▸ Brief
All of the data needs to be repeated exactly.

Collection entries
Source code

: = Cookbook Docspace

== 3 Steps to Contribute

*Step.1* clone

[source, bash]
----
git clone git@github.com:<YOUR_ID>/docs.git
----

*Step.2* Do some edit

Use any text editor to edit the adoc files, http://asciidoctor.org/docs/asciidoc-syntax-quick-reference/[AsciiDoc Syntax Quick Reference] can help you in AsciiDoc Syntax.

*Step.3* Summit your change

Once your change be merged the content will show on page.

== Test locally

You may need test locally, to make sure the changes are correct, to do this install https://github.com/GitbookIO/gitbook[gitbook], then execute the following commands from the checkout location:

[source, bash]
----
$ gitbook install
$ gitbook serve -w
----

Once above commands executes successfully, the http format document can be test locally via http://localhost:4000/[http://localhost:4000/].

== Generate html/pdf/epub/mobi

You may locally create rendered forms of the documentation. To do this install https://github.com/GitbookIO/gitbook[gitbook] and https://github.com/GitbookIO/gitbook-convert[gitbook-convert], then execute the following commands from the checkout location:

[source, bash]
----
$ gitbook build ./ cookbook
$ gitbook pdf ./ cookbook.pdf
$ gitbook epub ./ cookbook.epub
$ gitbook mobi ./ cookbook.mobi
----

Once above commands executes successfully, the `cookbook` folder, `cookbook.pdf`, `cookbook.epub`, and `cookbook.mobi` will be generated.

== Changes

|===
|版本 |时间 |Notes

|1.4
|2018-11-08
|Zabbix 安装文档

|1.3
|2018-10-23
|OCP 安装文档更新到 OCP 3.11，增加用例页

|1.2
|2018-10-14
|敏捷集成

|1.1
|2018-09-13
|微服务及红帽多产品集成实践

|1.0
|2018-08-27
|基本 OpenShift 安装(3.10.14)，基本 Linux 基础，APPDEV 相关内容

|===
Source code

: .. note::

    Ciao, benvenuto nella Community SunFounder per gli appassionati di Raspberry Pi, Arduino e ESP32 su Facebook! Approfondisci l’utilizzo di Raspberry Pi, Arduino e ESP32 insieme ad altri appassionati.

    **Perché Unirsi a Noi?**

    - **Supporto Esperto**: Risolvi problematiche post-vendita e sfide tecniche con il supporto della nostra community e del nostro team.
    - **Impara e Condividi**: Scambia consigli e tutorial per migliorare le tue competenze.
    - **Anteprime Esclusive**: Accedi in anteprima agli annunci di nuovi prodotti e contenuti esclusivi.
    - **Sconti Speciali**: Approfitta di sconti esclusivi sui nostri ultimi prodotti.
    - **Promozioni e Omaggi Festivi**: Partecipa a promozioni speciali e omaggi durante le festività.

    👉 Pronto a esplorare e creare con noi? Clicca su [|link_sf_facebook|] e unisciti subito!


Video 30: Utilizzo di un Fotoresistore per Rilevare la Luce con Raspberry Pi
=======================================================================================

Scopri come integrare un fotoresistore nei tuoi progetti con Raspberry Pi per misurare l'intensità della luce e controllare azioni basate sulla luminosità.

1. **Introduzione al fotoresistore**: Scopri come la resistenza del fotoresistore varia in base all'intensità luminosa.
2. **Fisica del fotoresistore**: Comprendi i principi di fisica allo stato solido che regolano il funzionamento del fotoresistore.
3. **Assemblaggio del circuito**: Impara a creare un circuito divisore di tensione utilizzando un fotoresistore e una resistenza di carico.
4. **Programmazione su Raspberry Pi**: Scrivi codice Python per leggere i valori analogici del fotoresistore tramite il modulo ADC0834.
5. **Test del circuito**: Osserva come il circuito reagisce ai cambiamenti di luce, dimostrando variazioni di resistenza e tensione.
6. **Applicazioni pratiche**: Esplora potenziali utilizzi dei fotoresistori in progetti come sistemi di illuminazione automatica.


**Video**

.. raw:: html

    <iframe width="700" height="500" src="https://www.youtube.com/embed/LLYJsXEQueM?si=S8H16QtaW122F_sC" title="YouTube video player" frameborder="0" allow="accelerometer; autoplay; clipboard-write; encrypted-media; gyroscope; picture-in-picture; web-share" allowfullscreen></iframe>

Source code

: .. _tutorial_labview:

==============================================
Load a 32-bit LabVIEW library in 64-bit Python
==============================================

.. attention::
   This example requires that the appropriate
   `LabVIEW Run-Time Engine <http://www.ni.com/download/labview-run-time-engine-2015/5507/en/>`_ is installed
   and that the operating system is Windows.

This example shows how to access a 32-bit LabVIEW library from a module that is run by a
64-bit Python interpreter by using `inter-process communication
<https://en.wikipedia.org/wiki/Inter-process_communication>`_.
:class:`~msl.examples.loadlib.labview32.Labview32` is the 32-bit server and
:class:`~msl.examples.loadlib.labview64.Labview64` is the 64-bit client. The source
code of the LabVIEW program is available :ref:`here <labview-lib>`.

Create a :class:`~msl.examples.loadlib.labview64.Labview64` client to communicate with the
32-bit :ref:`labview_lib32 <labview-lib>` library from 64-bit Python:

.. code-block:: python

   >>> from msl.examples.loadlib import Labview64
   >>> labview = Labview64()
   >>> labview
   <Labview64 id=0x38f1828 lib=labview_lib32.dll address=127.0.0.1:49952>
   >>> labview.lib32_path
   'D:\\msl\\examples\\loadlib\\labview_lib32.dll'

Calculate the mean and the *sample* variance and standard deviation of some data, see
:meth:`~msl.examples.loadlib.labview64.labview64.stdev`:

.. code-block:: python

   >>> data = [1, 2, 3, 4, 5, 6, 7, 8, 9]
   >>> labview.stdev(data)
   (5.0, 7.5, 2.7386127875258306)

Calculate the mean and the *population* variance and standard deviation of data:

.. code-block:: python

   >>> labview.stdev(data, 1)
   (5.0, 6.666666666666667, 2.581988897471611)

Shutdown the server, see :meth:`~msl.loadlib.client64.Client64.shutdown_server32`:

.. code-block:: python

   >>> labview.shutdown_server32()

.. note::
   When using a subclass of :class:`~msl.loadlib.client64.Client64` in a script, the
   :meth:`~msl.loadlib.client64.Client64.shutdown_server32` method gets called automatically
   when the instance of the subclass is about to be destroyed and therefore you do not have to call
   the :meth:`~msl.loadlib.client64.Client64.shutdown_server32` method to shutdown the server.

▸ Answer to this problem
Source code

: = Cookbook Docspace

== 3 Steps to Contribute

*Step.1* clone

[source, bash]
----
git clone git@github.com:<YOUR_ID>/docs.git
----

*Step.2* Do some edit

Use any text editor to edit the adoc files, http://asciidoctor.org/docs/asciidoc-syntax-quick-reference/[AsciiDoc Syntax Quick Reference] can help you in AsciiDoc Syntax.

*Step.3* Summit your change

Once your change be merged the content will show on page.

== Test locally

You may need test locally, to make sure the changes are correct, to do this install https://github.com/GitbookIO/gitbook[gitbook], then execute the following commands from the checkout location:

[source, bash]
----
$ gitbook install
$ gitbook serve -w
----

Once above commands executes successfully, the http format document can be test locally via http://localhost:4000/[http://localhost:4000/].

== Generate html/pdf/epub/mobi

You may locally create rendered forms of the documentation. To do this install https://github.com/GitbookIO/gitbook[gitbook] and https://github.com/GitbookIO/gitbook-convert[gitbook-convert], then execute the following commands from the checkout location:

[source, bash]
----
$ gitbook build ./ cookbook
$ gitbook pdf ./ cookbook.pdf
$ gitbook epub ./ cookbook.epub
$ gitbook mobi ./ cookbook.mobi
----

Once above commands executes successfully, the `cookbook` folder, `cookbook.pdf`, `cookbook.epub`, and `cookbook.mobi` will be generated.

== Changes

|===
|版本 |时间 |Notes

|1.4
|2018-11-08
|Zabbix 安装文档

|1.3
|2018-10-23
|OCP 安装文档更新到 OCP 3.11，增加用例页

|1.2
|2018-10-14
|敏捷集成

|1.1
|2018-09-13
|微服务及红帽多产品集成实践

|1.0
|2018-08-27
|基本 OpenShift 安装(3.10.14)，基本 Linux 基础，APPDEV 相关内容

|===
Source code

: .. note::

    Ciao, benvenuto nella Community SunFounder per gli appassionati di Raspberry Pi, Arduino e ESP32 su Facebook! Approfondisci l’utilizzo di Raspberry Pi, Arduino e ESP32 insieme ad altri appassionati.

    **Perché Unirsi a Noi?**

    - **Supporto Esperto**: Risolvi problematiche post-vendita e sfide tecniche con il supporto della nostra community e del nostro team.
    - **Impara e Condividi**: Scambia consigli e tutorial per migliorare le tue competenze.
    - **Anteprime Esclusive**: Accedi in anteprima agli annunci di nuovi prodotti e contenuti esclusivi.
    - **Sconti Speciali**: Approfitta di sconti esclusivi sui nostri ultimi prodotti.
    - **Promozioni e Omaggi Festivi**: Partecipa a promozioni speciali e omaggi durante le festività.

    👉 Pronto a esplorare e creare con noi? Clicca su [|link_sf_facebook|] e unisciti subito!


Video 30: Utilizzo di un Fotoresistore per Rilevare la Luce con Raspberry Pi
=======================================================================================

Scopri come integrare un fotoresistore nei tuoi progetti con Raspberry Pi per misurare l'intensità della luce e controllare azioni basate sulla luminosità.

1. **Introduzione al fotoresistore**: Scopri come la resistenza del fotoresistore varia in base all'intensità luminosa.
2. **Fisica del fotoresistore**: Comprendi i principi di fisica allo stato solido che regolano il funzionamento del fotoresistore.
3. **Assemblaggio del circuito**: Impara a creare un circuito divisore di tensione utilizzando un fotoresistore e una resistenza di carico.
4. **Programmazione su Raspberry Pi**: Scrivi codice Python per leggere i valori analogici del fotoresistore tramite il modulo ADC0834.
5. **Test del circuito**: Osserva come il circuito reagisce ai cambiamenti di luce, dimostrando variazioni di resistenza e tensione.
6. **Applicazioni pratiche**: Esplora potenziali utilizzi dei fotoresistori in progetti come sistemi di illuminazione automatica.


**Video**

.. raw:: html

    <iframe width="700" height="500" src="https://www.youtube.com/embed/LLYJsXEQueM?si=S8H16QtaW122F_sC" title="YouTube video player" frameborder="0" allow="accelerometer; autoplay; clipboard-write; encrypted-media; gyroscope; picture-in-picture; web-share" allowfullscreen></iframe>

Source code

: .. _tutorial_labview:

==============================================
Load a 32-bit LabVIEW library in 64-bit Python
==============================================

.. attention::
   This example requires that the appropriate
   `LabVIEW Run-Time Engine <http://www.ni.com/download/labview-run-time-engine-2015/5507/en/>`_ is installed
   and that the operating system is Windows.

This example shows how to access a 32-bit LabVIEW library from a module that is run by a
64-bit Python interpreter by using `inter-process communication
<https://en.wikipedia.org/wiki/Inter-process_communication>`_.
:class:`~msl.examples.loadlib.labview32.Labview32` is the 32-bit server and
:class:`~msl.examples.loadlib.labview64.Labview64` is the 64-bit client. The source
code of the LabVIEW program is available :ref:`here <labview-lib>`.

Create a :class:`~msl.examples.loadlib.labview64.Labview64` client to communicate with the
32-bit :ref:`labview_lib32 <labview-lib>` library from 64-bit Python:

.. code-block:: python

   >>> from msl.examples.loadlib import Labview64
   >>> labview = Labview64()
   >>> labview
   <Labview64 id=0x38f1828 lib=labview_lib32.dll address=127.0.0.1:49952>
   >>> labview.lib32_path
   'D:\\msl\\examples\\loadlib\\labview_lib32.dll'

Calculate the mean and the *sample* variance and standard deviation of some data, see
:meth:`~msl.examples.loadlib.labview64.labview64.stdev`:

.. code-block:: python

   >>> data = [1, 2, 3, 4, 5, 6, 7, 8, 9]
   >>> labview.stdev(data)
   (5.0, 7.5, 2.7386127875258306)

Calculate the mean and the *population* variance and standard deviation of data:

.. code-block:: python

   >>> labview.stdev(data, 1)
   (5.0, 6.666666666666667, 2.581988897471611)

Shutdown the server, see :meth:`~msl.loadlib.client64.Client64.shutdown_server32`:

.. code-block:: python

   >>> labview.shutdown_server32()

.. note::
   When using a subclass of :class:`~msl.loadlib.client64.Client64` in a script, the
   :meth:`~msl.loadlib.client64.Client64.shutdown_server32` method gets called automatically
   when the instance of the subclass is about to be destroyed and therefore you do not have to call
   the :meth:`~msl.loadlib.client64.Client64.shutdown_server32` method to shutdown the server.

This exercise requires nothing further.